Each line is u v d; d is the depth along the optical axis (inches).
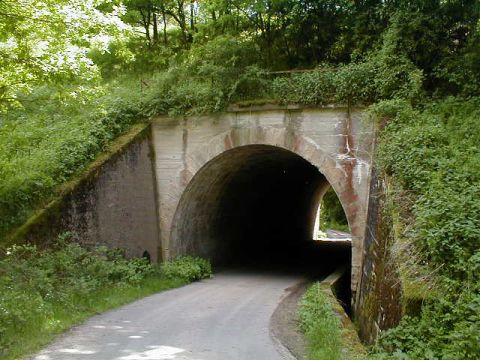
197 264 630.5
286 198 993.5
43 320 335.9
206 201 698.8
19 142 509.4
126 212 586.2
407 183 393.7
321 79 553.6
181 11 880.9
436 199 331.3
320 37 702.5
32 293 373.1
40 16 393.4
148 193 625.6
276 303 476.1
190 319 393.4
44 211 481.1
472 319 232.4
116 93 677.9
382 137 474.3
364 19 650.8
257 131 587.8
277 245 1003.9
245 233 867.4
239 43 613.6
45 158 527.8
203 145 616.7
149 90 660.1
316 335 316.2
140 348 303.3
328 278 591.5
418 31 546.9
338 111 548.7
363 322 393.7
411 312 258.4
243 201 822.5
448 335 235.6
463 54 546.0
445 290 262.1
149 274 562.3
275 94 573.0
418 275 280.8
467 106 487.8
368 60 557.3
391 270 315.6
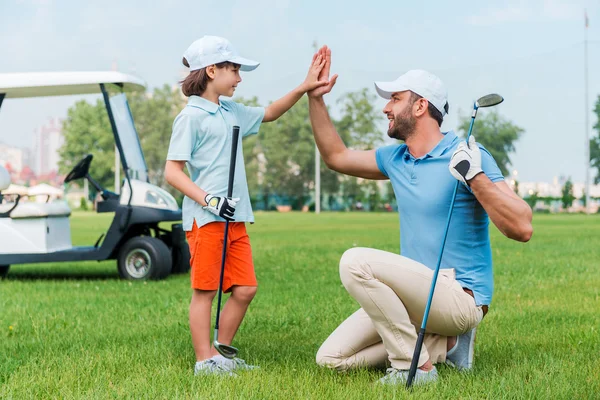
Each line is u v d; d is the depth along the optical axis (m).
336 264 8.66
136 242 7.54
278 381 3.28
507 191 3.23
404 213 3.50
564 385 3.17
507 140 53.28
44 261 7.60
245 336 4.46
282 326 4.74
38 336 4.47
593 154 51.34
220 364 3.50
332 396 3.06
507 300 5.81
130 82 7.77
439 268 3.37
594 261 8.73
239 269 3.66
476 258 3.40
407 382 3.16
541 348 4.01
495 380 3.25
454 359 3.51
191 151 3.58
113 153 56.66
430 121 3.46
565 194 45.66
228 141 3.64
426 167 3.43
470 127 3.27
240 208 3.64
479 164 3.14
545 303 5.66
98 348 4.11
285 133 54.00
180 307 5.57
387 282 3.24
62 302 5.93
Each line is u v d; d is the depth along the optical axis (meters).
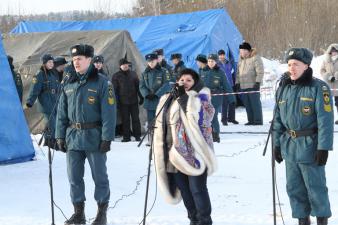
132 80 12.18
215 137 11.58
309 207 5.33
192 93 5.33
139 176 8.31
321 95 5.00
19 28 20.80
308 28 31.67
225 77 11.98
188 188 5.41
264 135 12.64
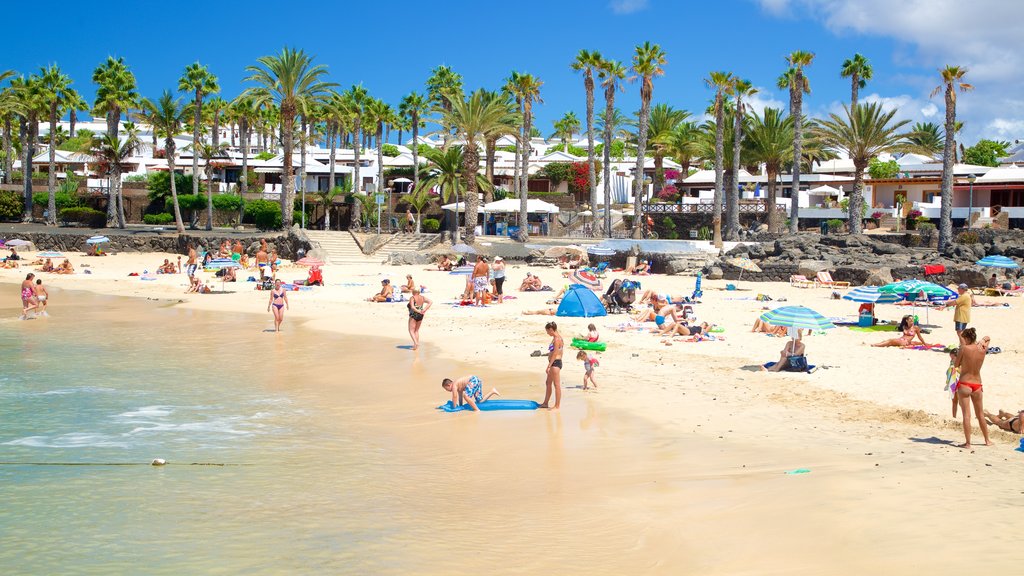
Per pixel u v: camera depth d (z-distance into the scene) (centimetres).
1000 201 6556
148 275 5066
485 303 3478
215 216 7600
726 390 1772
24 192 7531
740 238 6688
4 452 1321
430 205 7894
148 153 11019
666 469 1212
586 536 934
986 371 1873
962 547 822
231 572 832
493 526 974
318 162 8919
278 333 2802
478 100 5934
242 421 1563
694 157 9331
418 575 822
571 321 2953
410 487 1142
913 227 6209
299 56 6341
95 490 1120
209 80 9144
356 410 1662
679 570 822
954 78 5125
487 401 1702
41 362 2227
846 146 5828
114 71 7756
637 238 6600
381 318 3183
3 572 838
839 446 1302
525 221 6519
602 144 11750
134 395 1800
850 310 3173
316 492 1116
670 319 2708
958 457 1202
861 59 8950
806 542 873
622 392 1783
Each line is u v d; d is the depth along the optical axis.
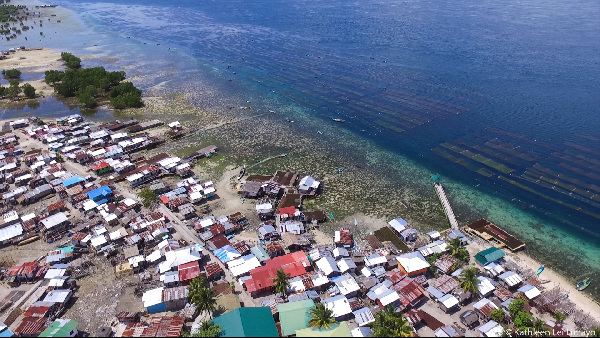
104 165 118.38
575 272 83.62
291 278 78.12
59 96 184.38
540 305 72.25
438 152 131.50
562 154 126.12
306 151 133.75
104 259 84.88
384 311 68.38
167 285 77.06
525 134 138.88
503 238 91.50
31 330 66.12
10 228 93.06
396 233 93.94
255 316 66.38
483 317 69.94
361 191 111.75
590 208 103.25
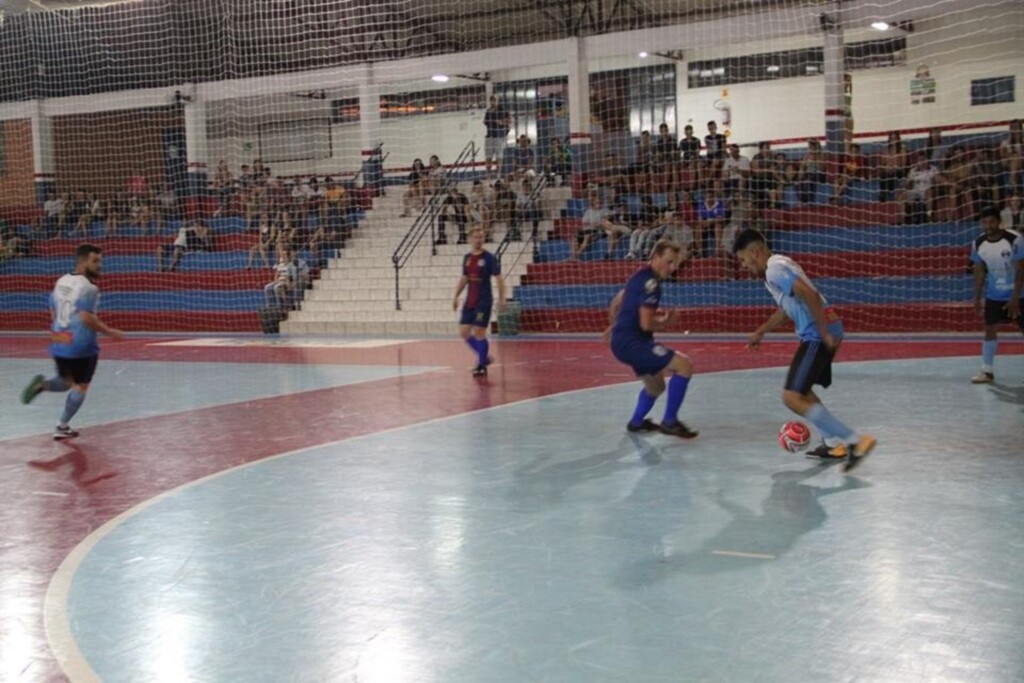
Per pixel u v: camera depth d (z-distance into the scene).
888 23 20.97
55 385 9.15
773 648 3.73
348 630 4.09
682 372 8.05
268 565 5.04
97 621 4.28
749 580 4.55
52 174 31.02
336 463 7.66
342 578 4.79
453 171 27.77
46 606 4.49
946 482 6.38
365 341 19.27
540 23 25.34
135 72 29.39
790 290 6.72
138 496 6.74
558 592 4.47
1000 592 4.28
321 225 24.91
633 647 3.79
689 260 19.64
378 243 24.33
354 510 6.15
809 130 26.12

* * * *

Find the line that contains "242 421 1563", then write out that line and every line after it through the end of the records, exactly. Leave the pictures out.

242 421 1563
694 157 9331
418 575 822
571 321 2953
410 487 1142
913 227 6209
299 56 6341
95 490 1120
209 80 9144
356 410 1662
679 570 822
954 78 5125
487 401 1702
41 362 2227
846 146 5828
114 71 7756
637 238 6600
381 318 3183
3 572 838
839 446 1302
525 221 6519
602 144 11750
134 395 1800
850 310 3173
316 492 1116
670 319 2708
958 457 1202
861 59 8950
806 542 873
622 392 1783
Each line is u v d; d is the depth along the optical axis.
104 165 118.38
575 272 83.62
291 278 78.12
59 96 184.38
540 305 72.25
438 152 131.50
562 154 126.12
306 151 133.75
104 259 84.88
384 311 68.38
167 285 77.06
525 134 138.88
503 238 91.50
31 330 66.12
10 228 93.06
396 233 93.94
255 316 66.38
483 317 69.94
361 191 111.75
590 208 103.25
Per pixel u v: camera depth d (z-distance into the scene).
888 23 20.97
55 385 9.15
773 648 3.73
348 630 4.09
682 372 8.05
268 565 5.04
97 621 4.28
749 580 4.55
52 174 31.02
336 463 7.66
342 578 4.79
453 171 27.77
46 606 4.49
946 482 6.38
365 341 19.27
540 23 25.34
135 72 29.39
790 290 6.72
138 496 6.74
558 592 4.47
1000 592 4.28
321 225 24.91
633 647 3.79
689 260 19.64
378 243 24.33
354 510 6.15
809 130 26.12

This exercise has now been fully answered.